**TEXTAUSZUG**.
Die Einschnitte von Statoil, die für fast 70 Prozent der Öl- und Gasproduktion in Norwegen verantwortlich ist, sind schlechte Nachrichten für Betreiber mobiler Ölplattformen wie Transocean, die Sparte North Atlantic Drilling von Seadrill und Fred Olsen Energy. Analysten warnen, dass bei diesen Auftragnehmern von Konzernen wie Statoil im kommenden Jahr mobile Ölplattformen brach liegen oder Offshore-Verträge in dem Land auslaufen werden.

Es stellt sich die Frage, was die Betreiberfirmen mit den nicht mehr gebrauchten Bohrinseln anstellen sollen. Nach Einschätzung von Janne Kvernland von Nordea Markets dürften die Unternehmen gezwungen sein, bis der Markt wieder dreht bis zu 20 Ölplattformen in Norwegen und Grossbritannien zu verschrotten. «Wir werden einen Friedhof in der Nordsee haben», sagte sie telefonisch gegenüber Bloomberg. «Bei einer Menge Bohrinseln laufen die Verträge aus, und wenn Statoil keine davon nutzt, wer dann?»

(Begrenzungsrahmen mit Schlüsselpunkten)
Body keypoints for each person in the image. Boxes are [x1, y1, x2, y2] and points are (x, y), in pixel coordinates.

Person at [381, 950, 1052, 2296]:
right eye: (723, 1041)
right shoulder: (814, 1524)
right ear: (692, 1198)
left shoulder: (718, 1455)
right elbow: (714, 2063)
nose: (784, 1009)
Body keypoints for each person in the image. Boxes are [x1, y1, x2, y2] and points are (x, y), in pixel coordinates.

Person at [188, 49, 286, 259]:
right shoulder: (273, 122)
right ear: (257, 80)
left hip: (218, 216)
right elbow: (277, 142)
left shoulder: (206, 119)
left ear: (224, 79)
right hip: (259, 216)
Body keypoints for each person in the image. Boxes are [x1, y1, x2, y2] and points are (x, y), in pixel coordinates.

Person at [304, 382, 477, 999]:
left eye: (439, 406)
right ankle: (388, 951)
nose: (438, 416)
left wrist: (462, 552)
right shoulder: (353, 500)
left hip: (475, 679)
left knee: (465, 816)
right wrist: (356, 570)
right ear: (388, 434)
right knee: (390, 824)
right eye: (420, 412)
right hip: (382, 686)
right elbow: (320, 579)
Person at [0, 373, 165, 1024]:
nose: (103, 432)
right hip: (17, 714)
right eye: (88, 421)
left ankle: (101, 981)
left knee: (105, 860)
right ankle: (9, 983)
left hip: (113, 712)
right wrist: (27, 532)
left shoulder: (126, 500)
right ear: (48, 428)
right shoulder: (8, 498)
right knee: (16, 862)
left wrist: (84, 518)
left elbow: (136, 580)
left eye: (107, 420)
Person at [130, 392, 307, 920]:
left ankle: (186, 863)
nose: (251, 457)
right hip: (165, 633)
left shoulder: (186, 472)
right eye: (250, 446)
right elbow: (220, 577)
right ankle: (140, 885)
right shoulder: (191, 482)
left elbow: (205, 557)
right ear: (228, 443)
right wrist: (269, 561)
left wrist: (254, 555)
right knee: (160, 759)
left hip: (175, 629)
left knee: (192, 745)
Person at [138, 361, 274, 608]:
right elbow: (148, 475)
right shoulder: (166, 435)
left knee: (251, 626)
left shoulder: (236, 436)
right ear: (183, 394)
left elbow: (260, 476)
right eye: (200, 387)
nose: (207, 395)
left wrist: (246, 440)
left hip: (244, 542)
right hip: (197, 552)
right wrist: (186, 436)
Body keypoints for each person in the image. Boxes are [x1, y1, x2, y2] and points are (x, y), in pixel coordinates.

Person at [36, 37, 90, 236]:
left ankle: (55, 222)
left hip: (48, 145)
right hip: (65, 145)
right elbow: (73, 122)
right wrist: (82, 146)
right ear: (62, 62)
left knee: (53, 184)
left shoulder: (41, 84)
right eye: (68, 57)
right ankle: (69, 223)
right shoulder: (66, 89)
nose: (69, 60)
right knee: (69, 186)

**DEINE AUFGABE**. Gib den Teil des Textes über die Einschnitte von Statoil wortgetreu aus, der mit „Die Einschnitte von“ anfängt und mit „Land auslaufen werden.“ aufhört. Verwende dafür nur den Text.

**ANTWORT**.
Die Einschnitte von Statoil, die für fast 70 Prozent der Öl- und Gasproduktion in Norwegen verantwortlich ist, sind schlechte Nachrichten für Betreiber mobiler Ölplattformen wie Transocean, die Sparte North Atlantic Drilling von Seadrill und Fred Olsen Energy. Analysten warnen, dass bei diesen Auftragnehmern von Konzernen wie Statoil im kommenden Jahr mobile Ölplattformen brach liegen oder Offshore-Verträge in dem Land auslaufen werden.